Acting Assistant Director, Reproductive Health and Child Health Section, Ministry of Health and Social Welfare, Tanzania

The Challenge 

Tanzania is making constant strides in improving maternal, newborn, child, and adolescent health and nutrition. Infant mortality rates have decreased from 99 to 51 per 1,000 live births, and under-five mortality rates dramatically declined from 147 to 81 per 1,000 live births (DHS, 2010). However, maternal and neonatal mortality rates remain high. This is further compounded by insufficient and inequitably distributed healthcare providers which affects service coverage, quality, and use.   

The GFF Partnership Response 

To address the increase in maternal mortality elevated maternal health and challenges, the government of Tanzania continues to strengthen its work with partners for improving the quality and coverage of health services aligned with the Tanzania investment case - One Plan II. The investment case aims to provide guidance on the implementation of maternal, newborn and child health programs across different levels of service delivery and ensure coordination of interventions and quality services across the continuum of care. The GFF partnership played a critical role in mobilizing financiers to pool funding in support of the Tanzania’s investment case and supports the improvement of data for decision making, including identifying data quality bottlenecks, developing a data visualization platform, and improving resource tracking. It also supports the government in developing a five-year Health Financing Strategy and promoting a national health insurance bill.  

Partners that contribute to the complementary financing is comprised of Power of Nutrition, UNFPA, UNICEF, WHO, and the governments of Canada, Denmark (DANIDA), Ireland, Switzerland, and the United States (PEPFAR, USAID). The GFF is co-financing US$40 million to support a $200 million World Bank project for the Strengthening Primary Health Care for Results program in country.  

The Result 

Tanzania has managed to improve coverage across the board. For example, antenatal care improved from an average of 36 percent of pregnant women receiving at least four antenatal care visits in 2014 to 64 percent in 2018. There has also been an increase in the share of births occurring at a health facility from 71 percent in 2017 to 80 percent in 2018. The proportion of pregnant women who received intermittent preventive treatment (IPT2) between 2014 and 2018 climbed from 36 percent to 83 percent.  The average share of pregnant women receiving iron and folic acid at ANC visit increased from 57 percent in 2014 to 75 percent in 2018.  Finally, the number of facilities that achieved at least a 3-star rating has jumped to 1370 facilities in 2018 from only 137 in 2016.  

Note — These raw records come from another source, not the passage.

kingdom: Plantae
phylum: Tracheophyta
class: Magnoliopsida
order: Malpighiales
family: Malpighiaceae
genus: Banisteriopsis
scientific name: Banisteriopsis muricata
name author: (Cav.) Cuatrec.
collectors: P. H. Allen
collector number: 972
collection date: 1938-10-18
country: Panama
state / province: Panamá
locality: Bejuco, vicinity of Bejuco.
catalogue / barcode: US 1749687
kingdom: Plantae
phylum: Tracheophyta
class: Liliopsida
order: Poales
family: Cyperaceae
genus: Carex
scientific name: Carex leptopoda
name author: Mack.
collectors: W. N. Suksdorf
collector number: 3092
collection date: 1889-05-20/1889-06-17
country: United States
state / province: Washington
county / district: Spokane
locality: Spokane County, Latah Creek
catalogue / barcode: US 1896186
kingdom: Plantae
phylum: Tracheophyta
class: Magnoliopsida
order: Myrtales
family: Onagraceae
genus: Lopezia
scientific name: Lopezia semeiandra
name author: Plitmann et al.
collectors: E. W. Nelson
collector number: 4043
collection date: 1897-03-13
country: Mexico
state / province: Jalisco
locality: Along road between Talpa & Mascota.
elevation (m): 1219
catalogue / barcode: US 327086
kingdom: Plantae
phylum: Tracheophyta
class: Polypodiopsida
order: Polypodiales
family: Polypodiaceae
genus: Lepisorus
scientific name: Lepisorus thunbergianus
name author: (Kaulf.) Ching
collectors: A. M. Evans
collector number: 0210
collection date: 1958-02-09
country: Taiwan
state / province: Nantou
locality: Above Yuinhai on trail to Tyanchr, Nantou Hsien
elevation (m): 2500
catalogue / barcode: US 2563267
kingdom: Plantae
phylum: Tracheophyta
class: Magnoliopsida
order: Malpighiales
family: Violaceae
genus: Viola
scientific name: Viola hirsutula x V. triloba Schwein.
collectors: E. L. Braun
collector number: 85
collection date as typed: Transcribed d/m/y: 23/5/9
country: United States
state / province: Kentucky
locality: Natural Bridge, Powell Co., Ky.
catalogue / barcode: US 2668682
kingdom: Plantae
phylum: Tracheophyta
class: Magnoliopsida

This collaborative effort has led to improvements in maternal and child health service coverage, quality, and services, as measured by the indicators that have been routinely monitored and are described in the GFF Annual Report and highlights that to continue progress toward further service improvements, more targeted efforts are needed to expand the coverage of some services in certain regions where coverage remains below 50 percent while sustaining the quality improvements that have been recorded in the last two years.